Tate laughed. I looked over at him. The wavering flames illuminated his handsome face in such a way that he looked as if he was part of a picture instead of sitting, live and warm, next to me. "Do you want to let me in on the little joke, or is it private?" I asked.
His dimples, the creases that I knew by heart, appeared. He faced me. "I was just thinking about that time when the cross country coach had us running to the top of Bartman's Ridge--"
"And it started pouring. No, hailing. I still remember chugging up that damn winding road being pelted with sharp nuggets of ice. That was tough."

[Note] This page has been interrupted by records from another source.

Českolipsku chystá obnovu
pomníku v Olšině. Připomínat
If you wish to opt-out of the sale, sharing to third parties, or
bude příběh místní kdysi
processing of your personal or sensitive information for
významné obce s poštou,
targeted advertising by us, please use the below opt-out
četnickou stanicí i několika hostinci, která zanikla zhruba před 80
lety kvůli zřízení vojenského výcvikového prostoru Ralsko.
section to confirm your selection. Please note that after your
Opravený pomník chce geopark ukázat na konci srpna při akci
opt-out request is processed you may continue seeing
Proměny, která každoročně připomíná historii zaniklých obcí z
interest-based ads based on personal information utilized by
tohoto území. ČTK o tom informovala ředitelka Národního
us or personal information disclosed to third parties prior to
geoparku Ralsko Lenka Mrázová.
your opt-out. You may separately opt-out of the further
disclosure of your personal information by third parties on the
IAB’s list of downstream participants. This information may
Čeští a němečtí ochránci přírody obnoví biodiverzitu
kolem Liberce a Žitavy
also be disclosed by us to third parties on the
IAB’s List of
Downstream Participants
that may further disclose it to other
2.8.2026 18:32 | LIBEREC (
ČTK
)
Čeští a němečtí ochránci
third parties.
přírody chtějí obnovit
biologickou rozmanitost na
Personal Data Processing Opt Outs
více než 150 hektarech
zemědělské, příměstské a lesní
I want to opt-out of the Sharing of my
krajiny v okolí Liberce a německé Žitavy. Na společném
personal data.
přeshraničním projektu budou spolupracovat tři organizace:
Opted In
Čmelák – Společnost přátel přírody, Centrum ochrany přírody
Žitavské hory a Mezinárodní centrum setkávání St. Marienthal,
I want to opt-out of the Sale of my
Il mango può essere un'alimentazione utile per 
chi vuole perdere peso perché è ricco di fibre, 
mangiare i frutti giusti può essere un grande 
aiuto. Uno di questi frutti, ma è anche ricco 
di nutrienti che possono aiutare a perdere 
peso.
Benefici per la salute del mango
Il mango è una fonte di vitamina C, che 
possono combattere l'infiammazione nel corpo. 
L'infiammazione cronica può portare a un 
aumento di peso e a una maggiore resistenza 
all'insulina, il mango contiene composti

He smiled. "I remember reaching the top and waiting under the crappy little overhang on the side of the forest ranger building. You came up around that last curve looking about as cold and wet as a kitten lost in a storm."
"I remember shaking so hard I bit my darn tongue twice. At least three of the girls I was running with had broken down in sobs and sat on the side of the road to wait for the coach to pick them up."
"But not Jamie, the Flash, Young." I hadn't heard my cross country nickname in a long time and hearing it coming from Tate made me smile. He looked at me, and for the first time, it seemed, Tate Harris was seeing me not as the shy teenager but as a woman.